I learned a lot about:

  • Built-in AI in Chrome (specifically about the APIs I used and the others; how to manage errors and how to download the model if they are not downloaded),
  • Chrome Extensions (ie: sending messages from Content to Popup; and messages from Background to Content; Context Menu; etc).
  • Prompting, since I iterated the prompt to get if a given link is clickbait or not.
  • Filters in the DOM to find links;
  • Sanitizing the Prompt API response to convert it to JSON.
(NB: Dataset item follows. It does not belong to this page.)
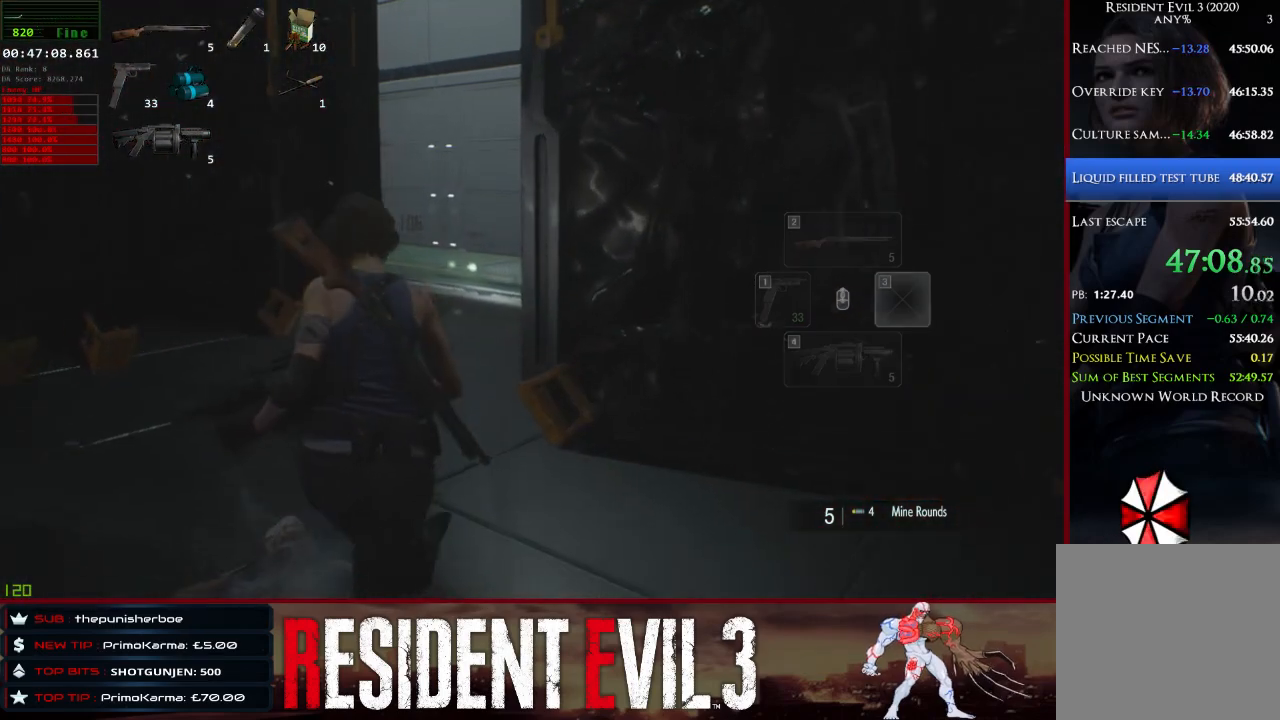
{"keys": ["shift", "w"], "mouse": [], "events": [[333, "r", "down"], [467, "r", "up"]]}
🔜 What’s next for Clickbait Fixer

  • Multilingual UI to reach more users. I’ve found that Built AI APIs work well with multiple languages, so this next step would focus on translating the UI only.
  • Sometimes the non-clickbait headline suggested by AI is very long, even if I use the «headline» and «short» parameters. As next steps I want to try more parameter combinations or even use PromptAPI with the output of SummarizationAPI.

Instructions

  1. Go to any online newspaper (ie: https://apnews.com/ (English) or https://lasprovincias.es (Spanish)).
  2. Hover over any link in the newspaper, right-click and choose the option «Check if the link is clickbait».
  3. The link text will instantly be marked red or green (clickbait or not; classification made with Prompt API locally).
  4. Hover over the link again to see the tooltip.
  5. If the link was marked as clickbait, then in the tooltip you will also see a suggestion for a non-clickbait headline (headline obtained by downloading the target page and summarizing it with Summatization API).
  6. Also use the Chrome Extension button (in the browser bar), to 1) do a full scan of the page and get its «clickbait score»; 2) access the extension settings.